- REQUIREMENT: Tally the lines of the records that contain the string "stomach", counting only matches in the same case. Give the number alone.

(Collected data)
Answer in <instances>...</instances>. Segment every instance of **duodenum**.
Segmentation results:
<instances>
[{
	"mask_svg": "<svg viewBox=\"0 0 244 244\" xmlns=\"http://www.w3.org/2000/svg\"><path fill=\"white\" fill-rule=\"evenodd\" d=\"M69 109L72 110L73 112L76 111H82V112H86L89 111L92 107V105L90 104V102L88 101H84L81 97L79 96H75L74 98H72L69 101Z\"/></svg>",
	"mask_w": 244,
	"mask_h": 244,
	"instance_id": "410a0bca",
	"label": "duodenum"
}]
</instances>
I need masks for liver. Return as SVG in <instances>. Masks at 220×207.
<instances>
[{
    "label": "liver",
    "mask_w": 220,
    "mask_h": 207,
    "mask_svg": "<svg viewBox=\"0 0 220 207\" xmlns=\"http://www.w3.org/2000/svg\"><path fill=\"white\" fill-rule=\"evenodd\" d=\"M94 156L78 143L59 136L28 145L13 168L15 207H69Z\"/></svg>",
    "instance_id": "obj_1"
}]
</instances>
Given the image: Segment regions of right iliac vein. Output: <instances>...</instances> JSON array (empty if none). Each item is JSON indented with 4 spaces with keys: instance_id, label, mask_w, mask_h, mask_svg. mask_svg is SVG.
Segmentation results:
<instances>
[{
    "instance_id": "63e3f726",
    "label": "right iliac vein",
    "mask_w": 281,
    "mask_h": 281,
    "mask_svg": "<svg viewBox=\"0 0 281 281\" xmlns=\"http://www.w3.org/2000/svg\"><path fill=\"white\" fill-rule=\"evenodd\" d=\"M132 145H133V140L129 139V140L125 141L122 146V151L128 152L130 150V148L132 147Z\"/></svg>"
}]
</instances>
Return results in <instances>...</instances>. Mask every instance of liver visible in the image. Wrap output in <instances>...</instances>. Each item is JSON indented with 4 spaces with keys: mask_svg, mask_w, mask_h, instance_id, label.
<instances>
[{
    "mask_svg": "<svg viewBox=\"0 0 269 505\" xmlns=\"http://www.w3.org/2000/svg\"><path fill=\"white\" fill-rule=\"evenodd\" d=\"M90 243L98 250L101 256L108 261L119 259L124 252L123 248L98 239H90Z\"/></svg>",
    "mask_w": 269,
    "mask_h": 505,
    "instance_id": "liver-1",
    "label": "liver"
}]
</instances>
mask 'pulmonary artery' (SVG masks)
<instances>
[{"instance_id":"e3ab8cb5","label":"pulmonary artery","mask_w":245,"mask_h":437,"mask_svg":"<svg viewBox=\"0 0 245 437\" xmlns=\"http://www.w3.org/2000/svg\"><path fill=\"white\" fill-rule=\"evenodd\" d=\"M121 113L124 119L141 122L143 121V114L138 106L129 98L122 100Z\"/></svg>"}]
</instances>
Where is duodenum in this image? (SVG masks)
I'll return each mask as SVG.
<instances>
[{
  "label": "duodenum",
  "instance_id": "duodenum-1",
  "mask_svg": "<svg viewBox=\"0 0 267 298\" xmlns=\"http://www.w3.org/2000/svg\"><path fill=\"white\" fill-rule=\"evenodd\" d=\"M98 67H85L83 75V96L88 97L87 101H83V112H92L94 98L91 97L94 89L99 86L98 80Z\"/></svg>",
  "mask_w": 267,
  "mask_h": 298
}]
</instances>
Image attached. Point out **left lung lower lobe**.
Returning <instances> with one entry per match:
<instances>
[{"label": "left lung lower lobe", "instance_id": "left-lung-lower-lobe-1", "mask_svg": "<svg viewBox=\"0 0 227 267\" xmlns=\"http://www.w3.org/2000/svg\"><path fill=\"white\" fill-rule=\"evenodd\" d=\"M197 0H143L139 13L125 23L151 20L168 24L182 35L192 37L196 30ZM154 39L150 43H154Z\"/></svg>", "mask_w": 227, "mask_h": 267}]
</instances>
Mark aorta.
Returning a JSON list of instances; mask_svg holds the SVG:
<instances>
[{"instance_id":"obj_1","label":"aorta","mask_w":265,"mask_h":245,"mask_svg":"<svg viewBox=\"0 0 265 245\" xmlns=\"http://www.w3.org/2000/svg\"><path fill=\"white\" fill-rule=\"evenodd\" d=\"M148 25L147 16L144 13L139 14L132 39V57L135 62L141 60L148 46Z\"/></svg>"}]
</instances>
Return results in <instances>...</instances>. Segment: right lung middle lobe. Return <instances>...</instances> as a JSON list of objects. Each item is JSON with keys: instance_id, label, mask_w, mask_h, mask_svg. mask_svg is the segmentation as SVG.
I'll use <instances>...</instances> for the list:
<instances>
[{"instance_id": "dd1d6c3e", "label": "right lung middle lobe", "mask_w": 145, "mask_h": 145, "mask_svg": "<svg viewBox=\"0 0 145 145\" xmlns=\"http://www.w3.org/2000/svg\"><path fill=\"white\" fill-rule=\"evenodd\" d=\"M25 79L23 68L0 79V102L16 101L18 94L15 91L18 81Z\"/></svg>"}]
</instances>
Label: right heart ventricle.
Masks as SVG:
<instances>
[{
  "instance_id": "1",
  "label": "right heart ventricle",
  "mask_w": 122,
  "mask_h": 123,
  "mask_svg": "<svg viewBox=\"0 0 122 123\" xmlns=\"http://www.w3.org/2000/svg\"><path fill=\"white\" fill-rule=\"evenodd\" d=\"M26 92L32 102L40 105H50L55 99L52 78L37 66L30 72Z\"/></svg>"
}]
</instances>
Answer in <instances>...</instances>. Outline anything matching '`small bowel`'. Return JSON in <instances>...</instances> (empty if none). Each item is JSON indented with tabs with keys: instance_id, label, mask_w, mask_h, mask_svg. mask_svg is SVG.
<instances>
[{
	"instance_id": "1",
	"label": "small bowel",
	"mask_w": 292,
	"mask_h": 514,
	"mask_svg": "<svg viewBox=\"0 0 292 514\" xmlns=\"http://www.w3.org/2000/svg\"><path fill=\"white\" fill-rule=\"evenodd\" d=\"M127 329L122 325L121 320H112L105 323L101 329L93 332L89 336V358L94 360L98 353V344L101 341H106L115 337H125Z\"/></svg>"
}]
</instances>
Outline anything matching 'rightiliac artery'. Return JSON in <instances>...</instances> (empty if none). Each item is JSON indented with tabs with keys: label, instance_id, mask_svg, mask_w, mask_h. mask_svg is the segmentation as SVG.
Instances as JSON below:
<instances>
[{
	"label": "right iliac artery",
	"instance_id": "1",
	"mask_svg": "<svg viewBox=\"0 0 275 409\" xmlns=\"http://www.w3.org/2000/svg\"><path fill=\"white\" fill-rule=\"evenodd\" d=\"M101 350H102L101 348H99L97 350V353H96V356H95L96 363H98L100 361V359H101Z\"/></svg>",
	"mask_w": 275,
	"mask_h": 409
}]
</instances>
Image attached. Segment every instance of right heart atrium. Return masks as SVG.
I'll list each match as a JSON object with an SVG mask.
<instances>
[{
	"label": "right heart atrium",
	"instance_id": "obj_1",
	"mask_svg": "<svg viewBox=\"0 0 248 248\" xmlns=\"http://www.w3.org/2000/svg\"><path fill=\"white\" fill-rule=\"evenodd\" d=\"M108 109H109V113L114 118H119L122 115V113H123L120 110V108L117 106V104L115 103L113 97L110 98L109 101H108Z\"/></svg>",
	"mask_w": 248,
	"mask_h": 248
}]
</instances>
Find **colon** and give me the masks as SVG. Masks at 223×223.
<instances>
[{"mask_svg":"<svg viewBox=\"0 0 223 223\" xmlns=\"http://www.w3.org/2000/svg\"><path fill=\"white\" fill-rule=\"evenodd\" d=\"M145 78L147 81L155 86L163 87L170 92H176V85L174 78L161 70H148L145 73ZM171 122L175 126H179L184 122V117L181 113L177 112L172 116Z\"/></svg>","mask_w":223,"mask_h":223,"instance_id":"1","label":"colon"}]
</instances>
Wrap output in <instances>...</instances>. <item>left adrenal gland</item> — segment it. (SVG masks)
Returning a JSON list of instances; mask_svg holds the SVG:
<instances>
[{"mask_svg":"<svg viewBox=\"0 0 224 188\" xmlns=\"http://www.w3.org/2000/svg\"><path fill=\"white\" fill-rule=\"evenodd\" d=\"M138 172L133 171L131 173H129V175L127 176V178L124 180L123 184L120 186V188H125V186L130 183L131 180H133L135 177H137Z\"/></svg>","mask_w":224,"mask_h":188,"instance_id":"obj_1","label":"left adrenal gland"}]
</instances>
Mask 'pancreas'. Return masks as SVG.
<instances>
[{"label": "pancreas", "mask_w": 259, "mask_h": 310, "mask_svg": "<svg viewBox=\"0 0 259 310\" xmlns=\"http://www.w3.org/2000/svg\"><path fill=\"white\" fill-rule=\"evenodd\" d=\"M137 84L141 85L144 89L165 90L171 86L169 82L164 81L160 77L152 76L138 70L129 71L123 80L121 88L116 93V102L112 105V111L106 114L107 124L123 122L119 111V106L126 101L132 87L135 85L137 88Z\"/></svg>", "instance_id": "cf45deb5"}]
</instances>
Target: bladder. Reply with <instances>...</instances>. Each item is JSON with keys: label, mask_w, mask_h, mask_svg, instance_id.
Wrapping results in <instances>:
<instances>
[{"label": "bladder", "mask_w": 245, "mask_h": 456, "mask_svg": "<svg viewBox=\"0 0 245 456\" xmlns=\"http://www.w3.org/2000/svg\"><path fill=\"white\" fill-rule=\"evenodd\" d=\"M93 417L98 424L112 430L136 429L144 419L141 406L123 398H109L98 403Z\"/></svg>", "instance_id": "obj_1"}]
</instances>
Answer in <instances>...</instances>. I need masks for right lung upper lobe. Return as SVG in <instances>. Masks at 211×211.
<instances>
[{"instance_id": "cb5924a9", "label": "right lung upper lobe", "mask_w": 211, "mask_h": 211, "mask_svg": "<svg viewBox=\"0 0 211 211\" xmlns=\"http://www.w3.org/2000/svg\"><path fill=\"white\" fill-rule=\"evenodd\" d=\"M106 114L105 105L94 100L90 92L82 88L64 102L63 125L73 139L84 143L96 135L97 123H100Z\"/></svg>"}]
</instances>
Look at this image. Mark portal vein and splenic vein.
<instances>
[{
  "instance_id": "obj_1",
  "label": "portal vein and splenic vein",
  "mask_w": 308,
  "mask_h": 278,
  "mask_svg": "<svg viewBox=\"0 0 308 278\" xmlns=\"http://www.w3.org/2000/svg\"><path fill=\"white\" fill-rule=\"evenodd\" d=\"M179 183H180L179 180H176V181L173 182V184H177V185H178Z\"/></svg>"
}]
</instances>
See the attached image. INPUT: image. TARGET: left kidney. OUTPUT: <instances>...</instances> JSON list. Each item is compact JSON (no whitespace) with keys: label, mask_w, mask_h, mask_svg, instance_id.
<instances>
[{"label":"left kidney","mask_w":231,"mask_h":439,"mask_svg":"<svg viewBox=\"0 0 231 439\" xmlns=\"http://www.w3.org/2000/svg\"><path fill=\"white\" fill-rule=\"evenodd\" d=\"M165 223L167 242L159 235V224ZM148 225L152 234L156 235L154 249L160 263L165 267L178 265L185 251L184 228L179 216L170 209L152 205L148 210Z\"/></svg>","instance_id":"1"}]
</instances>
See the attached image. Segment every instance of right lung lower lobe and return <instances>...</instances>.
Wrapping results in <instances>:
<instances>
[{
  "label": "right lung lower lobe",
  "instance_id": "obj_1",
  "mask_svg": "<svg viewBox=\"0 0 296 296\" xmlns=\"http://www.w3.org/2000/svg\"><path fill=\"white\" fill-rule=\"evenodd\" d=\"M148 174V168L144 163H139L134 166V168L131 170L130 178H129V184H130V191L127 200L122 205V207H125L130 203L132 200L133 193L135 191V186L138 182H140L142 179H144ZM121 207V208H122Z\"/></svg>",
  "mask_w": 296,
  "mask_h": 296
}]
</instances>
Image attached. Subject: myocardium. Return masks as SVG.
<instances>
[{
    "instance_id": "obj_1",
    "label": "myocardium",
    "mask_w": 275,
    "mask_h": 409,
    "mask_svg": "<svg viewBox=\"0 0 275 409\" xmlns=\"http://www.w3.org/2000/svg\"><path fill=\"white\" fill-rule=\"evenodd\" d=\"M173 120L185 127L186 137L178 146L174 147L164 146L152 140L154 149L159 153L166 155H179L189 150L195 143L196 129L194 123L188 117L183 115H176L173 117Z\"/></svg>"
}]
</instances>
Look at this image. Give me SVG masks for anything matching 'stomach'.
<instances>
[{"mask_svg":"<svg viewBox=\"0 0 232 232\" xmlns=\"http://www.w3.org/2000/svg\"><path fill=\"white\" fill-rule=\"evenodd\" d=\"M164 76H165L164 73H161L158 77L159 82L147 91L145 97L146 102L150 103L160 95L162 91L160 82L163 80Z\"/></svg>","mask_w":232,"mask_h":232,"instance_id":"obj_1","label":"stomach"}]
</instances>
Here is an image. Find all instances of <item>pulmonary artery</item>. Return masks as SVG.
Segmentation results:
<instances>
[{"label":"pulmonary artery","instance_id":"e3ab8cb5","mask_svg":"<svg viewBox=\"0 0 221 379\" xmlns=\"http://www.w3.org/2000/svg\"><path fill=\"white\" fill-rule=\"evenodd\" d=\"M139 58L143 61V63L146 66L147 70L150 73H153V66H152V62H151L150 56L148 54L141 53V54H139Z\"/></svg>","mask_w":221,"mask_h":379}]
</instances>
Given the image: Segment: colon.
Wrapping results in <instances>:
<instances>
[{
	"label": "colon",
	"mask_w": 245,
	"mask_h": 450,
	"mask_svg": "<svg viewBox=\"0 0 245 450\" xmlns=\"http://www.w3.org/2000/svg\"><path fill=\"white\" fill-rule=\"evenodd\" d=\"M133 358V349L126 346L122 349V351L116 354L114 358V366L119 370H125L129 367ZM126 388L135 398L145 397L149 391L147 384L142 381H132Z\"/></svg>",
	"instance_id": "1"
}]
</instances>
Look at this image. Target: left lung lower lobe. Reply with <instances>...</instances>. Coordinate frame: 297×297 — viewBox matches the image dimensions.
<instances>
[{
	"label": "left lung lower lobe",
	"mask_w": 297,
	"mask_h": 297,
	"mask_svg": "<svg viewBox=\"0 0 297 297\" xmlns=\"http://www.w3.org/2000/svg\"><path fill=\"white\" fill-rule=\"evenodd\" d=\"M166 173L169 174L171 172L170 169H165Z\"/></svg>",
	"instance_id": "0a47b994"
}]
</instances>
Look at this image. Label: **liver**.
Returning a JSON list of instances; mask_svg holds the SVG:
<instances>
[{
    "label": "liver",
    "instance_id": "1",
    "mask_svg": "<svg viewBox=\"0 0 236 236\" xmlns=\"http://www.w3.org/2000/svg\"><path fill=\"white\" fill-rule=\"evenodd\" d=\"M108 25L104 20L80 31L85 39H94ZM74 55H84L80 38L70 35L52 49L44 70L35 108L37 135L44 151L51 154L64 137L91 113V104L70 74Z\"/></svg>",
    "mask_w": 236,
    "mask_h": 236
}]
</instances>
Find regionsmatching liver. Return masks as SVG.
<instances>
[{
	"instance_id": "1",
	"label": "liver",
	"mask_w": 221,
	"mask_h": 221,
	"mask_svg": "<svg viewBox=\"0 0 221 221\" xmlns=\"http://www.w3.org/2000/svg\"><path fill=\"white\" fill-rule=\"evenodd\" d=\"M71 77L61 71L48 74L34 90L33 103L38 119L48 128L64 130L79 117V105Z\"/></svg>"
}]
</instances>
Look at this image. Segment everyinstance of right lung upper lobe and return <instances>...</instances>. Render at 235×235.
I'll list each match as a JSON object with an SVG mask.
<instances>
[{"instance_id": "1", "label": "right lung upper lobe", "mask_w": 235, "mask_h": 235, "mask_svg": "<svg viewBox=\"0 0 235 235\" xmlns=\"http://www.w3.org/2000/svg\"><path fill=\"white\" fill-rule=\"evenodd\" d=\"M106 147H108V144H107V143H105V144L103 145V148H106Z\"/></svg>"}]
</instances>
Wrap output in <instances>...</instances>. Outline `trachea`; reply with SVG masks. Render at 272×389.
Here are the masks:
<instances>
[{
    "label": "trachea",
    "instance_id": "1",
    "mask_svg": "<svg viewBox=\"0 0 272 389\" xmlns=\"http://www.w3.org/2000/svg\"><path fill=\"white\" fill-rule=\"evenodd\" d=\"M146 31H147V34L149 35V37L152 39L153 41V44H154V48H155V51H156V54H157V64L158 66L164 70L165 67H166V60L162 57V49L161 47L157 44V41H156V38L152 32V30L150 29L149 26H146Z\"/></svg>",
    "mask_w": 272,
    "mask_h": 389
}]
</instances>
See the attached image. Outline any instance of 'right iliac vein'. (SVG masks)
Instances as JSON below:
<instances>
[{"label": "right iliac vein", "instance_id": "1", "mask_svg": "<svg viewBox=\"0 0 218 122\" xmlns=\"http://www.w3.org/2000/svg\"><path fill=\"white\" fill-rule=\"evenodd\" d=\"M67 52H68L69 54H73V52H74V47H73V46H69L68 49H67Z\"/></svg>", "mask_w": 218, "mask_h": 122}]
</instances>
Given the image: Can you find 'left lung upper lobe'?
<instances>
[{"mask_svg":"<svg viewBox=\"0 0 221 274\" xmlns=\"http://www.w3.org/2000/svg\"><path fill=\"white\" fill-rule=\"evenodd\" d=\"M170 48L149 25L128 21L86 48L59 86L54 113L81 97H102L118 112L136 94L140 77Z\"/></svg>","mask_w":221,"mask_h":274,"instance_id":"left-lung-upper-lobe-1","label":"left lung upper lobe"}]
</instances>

- WRITTEN SOLUTION: 2